At least, such is the case for Paul McCartney. As anyone who watched the 2005 Super Bowl and didn’t go barbeque something during half-time knows, the 63-year old ex-Beatle was the headliner for the 15-minute show. He played mostly songs from his Fab Four days, but there was one moment of independence where he actually belted out an old Wings song.

The choice of McCartney to play the super bowl is an obvious one given the excessive fear over last year’s Janet Jackson imbroglio. The kind folks at the Super Bowl, not to mention Network Standards and Practices, wanted to make sure that we had a nice, healthy, wholesome show with much in the way of Americana and little in the way of nipple rings. After a show that’s grandest moment was a rape allegory, it is easy to understand why the powers that be would want to return to scandal-free mode.

So, here’s my thing: what the heck happened to Paul McCartney? Forty years ago having McCartney on stage in front of hundreds of women was just another way of saying that you needed to hire extra security. Can you imagine the consequences had there been a Super Bowl for the Beatles to play then? The adman at the time suggesting that such a show would be hassle-free and low-risk would have been laughed all the way back to his pie chart flip board. So what is it? How did we go from Paul McCartney – Sex Symbol to Paul McCartney – Safe Non-Offensive Alternative to Janet Jackson’s Breasts?

The obvious answer is age. Not only has Paul grown up (notice it’s not like he’s still sporting a bowl-cut anymore), but the country and the world has aged too.

But I think it’s more than that.

Following Jackson with McCartney would seem to be a little bit like feeling obligated to go to church on Sunday morning after getting caught by your preacher on Saturday night visiting a house of ill-repute, only on the national level. It’s a way of saying, “See, that incident was just a fluke. I’m not really that person.” But that analogy implies a sense of impropriety and maybe I just see guilt everywhere because I’m Catholic. I’ll give you that.

***

Stated task A:
Retype the part of the listing that opens with the line containing "genus: Ceanothus" and runs through the end of the listing.

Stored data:
***

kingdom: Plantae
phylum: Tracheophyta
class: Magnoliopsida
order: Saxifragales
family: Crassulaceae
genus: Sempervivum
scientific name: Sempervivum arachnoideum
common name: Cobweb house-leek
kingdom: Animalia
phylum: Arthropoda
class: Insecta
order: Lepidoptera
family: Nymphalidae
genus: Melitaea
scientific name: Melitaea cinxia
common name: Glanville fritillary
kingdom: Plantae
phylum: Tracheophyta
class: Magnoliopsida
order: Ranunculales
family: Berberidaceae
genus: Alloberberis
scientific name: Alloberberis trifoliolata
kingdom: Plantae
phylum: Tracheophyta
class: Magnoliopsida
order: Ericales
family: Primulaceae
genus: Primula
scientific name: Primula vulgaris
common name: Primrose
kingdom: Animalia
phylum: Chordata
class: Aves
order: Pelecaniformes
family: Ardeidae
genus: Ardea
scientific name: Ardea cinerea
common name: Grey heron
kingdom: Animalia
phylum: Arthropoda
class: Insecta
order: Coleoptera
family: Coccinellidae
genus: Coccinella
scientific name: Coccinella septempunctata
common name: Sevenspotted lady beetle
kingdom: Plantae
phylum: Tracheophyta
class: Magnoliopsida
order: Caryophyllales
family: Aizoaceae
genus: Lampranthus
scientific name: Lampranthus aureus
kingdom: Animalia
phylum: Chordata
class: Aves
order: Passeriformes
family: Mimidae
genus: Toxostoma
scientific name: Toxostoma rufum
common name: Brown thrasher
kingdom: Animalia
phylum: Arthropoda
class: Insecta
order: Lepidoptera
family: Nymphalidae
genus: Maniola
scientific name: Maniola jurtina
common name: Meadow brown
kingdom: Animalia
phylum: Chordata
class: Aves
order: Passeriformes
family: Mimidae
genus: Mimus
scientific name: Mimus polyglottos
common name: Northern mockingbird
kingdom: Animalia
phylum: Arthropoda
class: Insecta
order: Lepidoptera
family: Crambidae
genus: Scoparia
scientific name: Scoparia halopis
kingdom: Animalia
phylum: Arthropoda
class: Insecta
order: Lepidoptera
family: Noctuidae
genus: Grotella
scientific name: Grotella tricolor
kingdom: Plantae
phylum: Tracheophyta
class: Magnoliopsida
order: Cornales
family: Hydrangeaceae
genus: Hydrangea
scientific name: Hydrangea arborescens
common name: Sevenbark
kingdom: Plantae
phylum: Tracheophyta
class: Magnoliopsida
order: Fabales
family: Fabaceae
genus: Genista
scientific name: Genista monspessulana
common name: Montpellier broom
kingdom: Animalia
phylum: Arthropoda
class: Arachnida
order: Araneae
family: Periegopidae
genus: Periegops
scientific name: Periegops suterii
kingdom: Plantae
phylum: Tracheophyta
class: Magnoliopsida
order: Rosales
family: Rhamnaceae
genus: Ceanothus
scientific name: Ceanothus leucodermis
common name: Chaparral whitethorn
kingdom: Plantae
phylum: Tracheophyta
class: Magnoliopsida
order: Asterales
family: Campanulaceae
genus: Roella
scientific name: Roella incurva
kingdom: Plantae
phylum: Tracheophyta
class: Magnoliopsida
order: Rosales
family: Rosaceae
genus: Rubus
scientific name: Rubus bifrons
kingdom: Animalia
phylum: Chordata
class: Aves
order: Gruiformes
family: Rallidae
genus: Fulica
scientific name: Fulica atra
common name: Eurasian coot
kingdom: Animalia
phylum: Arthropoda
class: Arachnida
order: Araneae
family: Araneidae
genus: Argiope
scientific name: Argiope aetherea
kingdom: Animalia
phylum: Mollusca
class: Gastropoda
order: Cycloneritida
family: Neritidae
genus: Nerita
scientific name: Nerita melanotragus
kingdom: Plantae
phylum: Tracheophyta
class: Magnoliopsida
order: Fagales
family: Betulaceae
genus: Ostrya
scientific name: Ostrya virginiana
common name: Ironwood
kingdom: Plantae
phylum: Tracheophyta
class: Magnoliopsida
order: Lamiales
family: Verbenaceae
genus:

***

Stated task B:
Please give the part of the Super Bowl piece that opens with the words "The obvious answer" and closes with "more than that." again, substituting "mop-top" for "bowl-cut".

Expected answer A:
genus: Ceanothus
scientific name: Ceanothus leucodermis
common name: Chaparral whitethorn
kingdom: Plantae
phylum: Tracheophyta
class: Magnoliopsida
order: Asterales
family: Campanulaceae
genus: Roella
scientific name: Roella incurva
kingdom: Plantae
phylum: Tracheophyta
class: Magnoliopsida
order: Rosales
family: Rosaceae
genus: Rubus
scientific name: Rubus bifrons
kingdom: Animalia
phylum: Chordata
class: Aves
order: Gruiformes
family: Rallidae
genus: Fulica
scientific name: Fulica atra
common name: Eurasian coot
kingdom: Animalia
phylum: Arthropoda
class: Arachnida
order: Araneae
family: Araneidae
genus: Argiope
scientific name: Argiope aetherea
kingdom: Animalia
phylum: Mollusca
class: Gastropoda
order: Cycloneritida
family: Neritidae
genus: Nerita
scientific name: Nerita melanotragus
kingdom: Plantae
phylum: Tracheophyta
class: Magnoliopsida
order: Fagales
family: Betulaceae
genus: Ostrya
scientific name: Ostrya virginiana
common name: Ironwood
kingdom: Plantae
phylum: Tracheophyta
class: Magnoliopsida
order: Lamiales
family: Verbenaceae
genus:

Expected answer B:
The obvious answer is age. Not only has Paul grown up (notice it’s not like he’s still sporting a mop-top anymore), but the country and the world has aged too.

But I think it’s more than that.